Malaysia Airlines has been at the center of two of the most disastrous high profile stories of 2014. First, in March, Malaysia Flight 370 mysteriously disappeared, presumably somewhere over the Indian Ocean. The plane has still not been found. Then, in July, Malaysia Flight 17 crashed in eastern Ukraine, the apparent victim of a surface-to-air missile fired by militants in that war-torn region.
Two lost flights resulting in the deaths of over 500 people in the span of just 131 days should have been more than Malaysia's fair share of bad press this year.
But this week the airline brought on one of the most baffling bad PR stories in recent memory when it launched the "My Ultimate Bucket List Campaign." According to Travel Monitor, the campaign asked customers to tell Malaysia Airlines which destinations they'd most like to visit, with the best answers going into a draw to win one of 12 return economy class airfares from Australia and New Zealand to Malaysia or one of four iPads.
Of course, a "bucket list" is a list of things one wants to do before dying, and seeing as how the airline has a less-than-stellar track record in passenger safety this year, the new campaign was quickly and thoroughly lambasted. By Thursday, the airliner announced a name change for the campaign and issued an apology.

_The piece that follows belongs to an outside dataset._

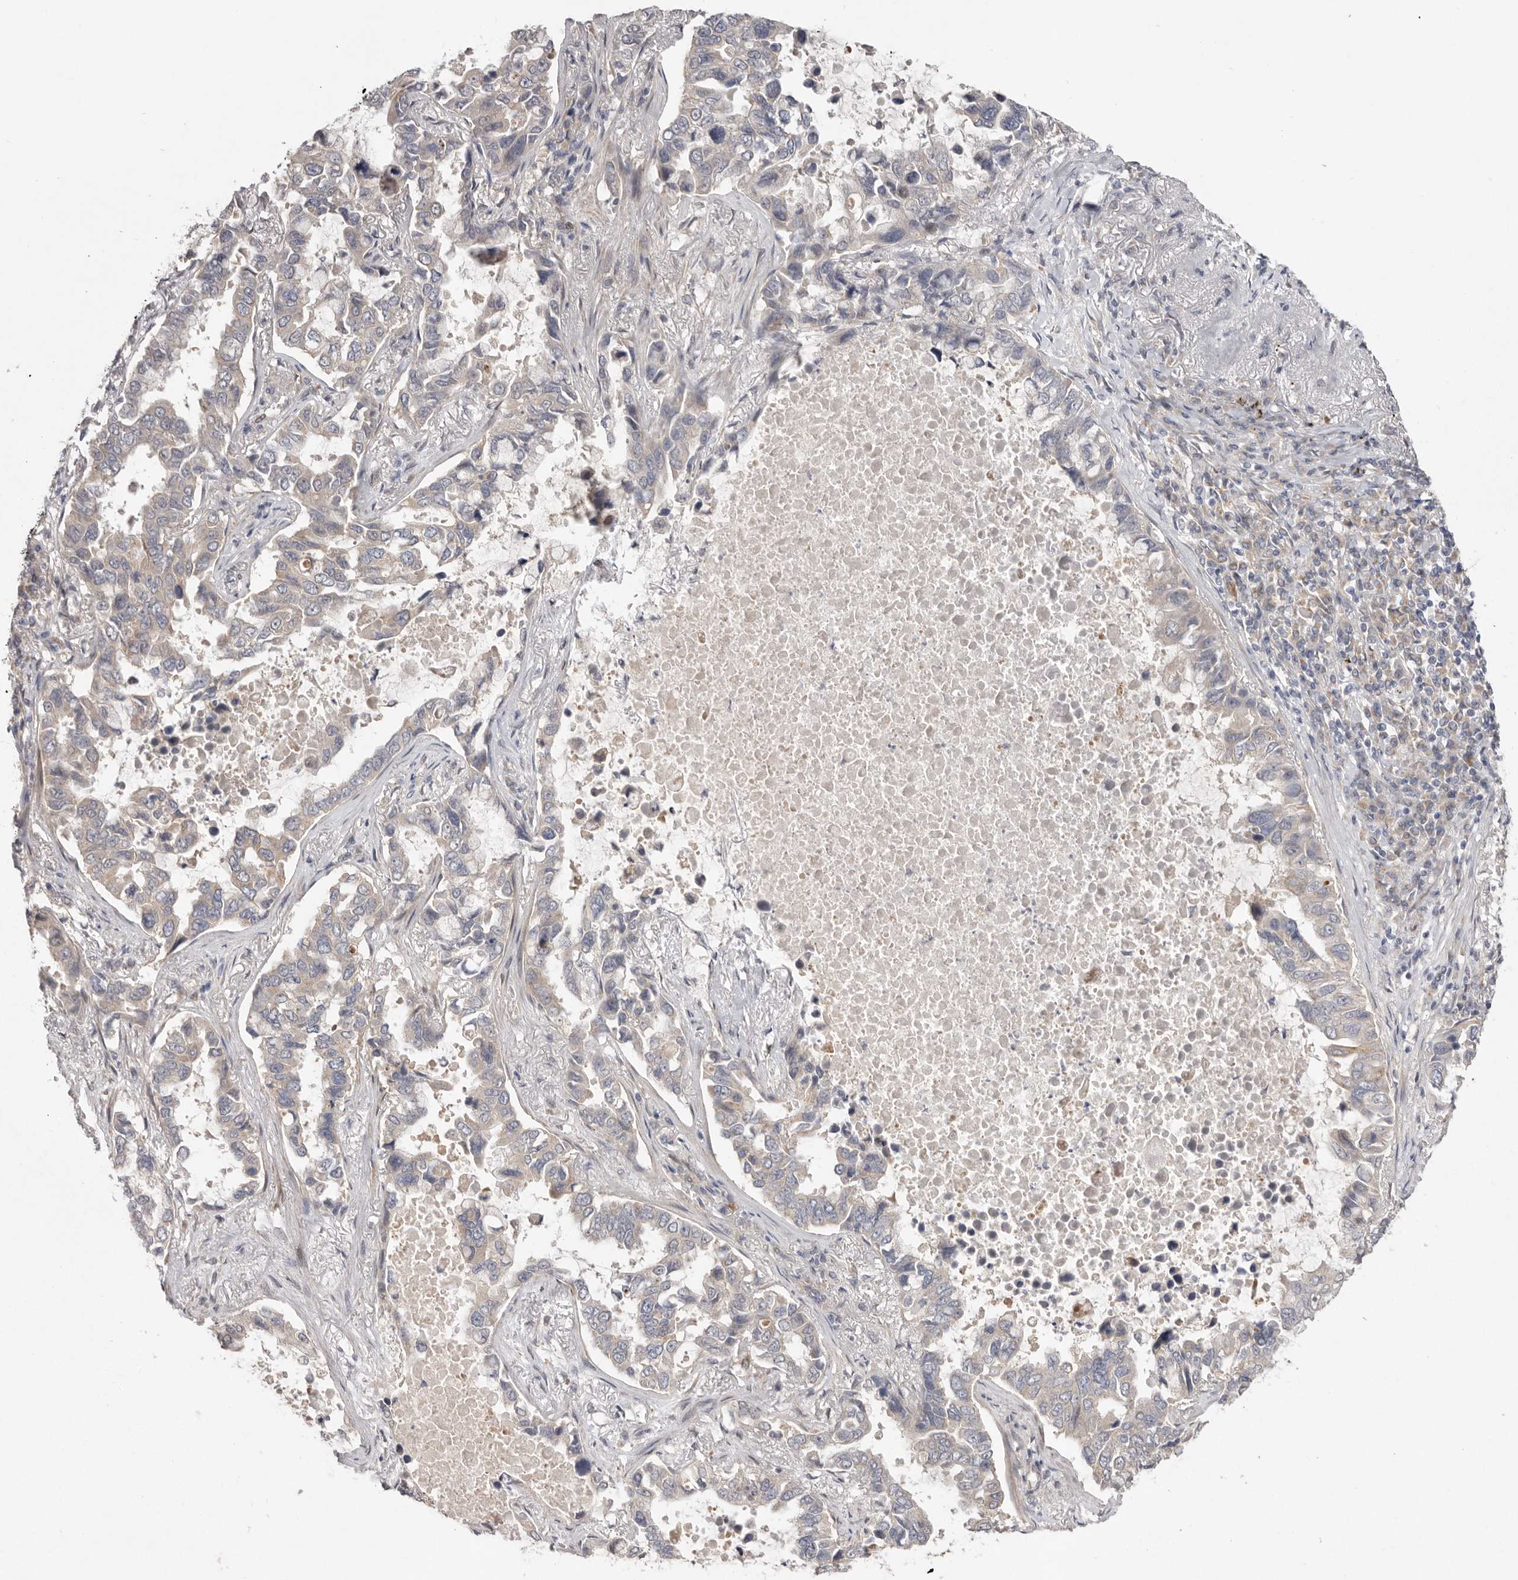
{"staining": {"intensity": "negative", "quantity": "none", "location": "none"}, "tissue": "lung cancer", "cell_type": "Tumor cells", "image_type": "cancer", "snomed": [{"axis": "morphology", "description": "Adenocarcinoma, NOS"}, {"axis": "topography", "description": "Lung"}], "caption": "Lung cancer (adenocarcinoma) was stained to show a protein in brown. There is no significant staining in tumor cells.", "gene": "NSUN4", "patient": {"sex": "male", "age": 64}}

The struggling airline has been all but abandoned by customers following this year's two deadly disasters, and last week it announced that it would cut flights and personnel to the tune of more than $1 billion in savings. The ill-advised campaign title, part of the its desperate search for ways to boost business, shows that the airliner has more to work on than just making sure their flights go smoothly.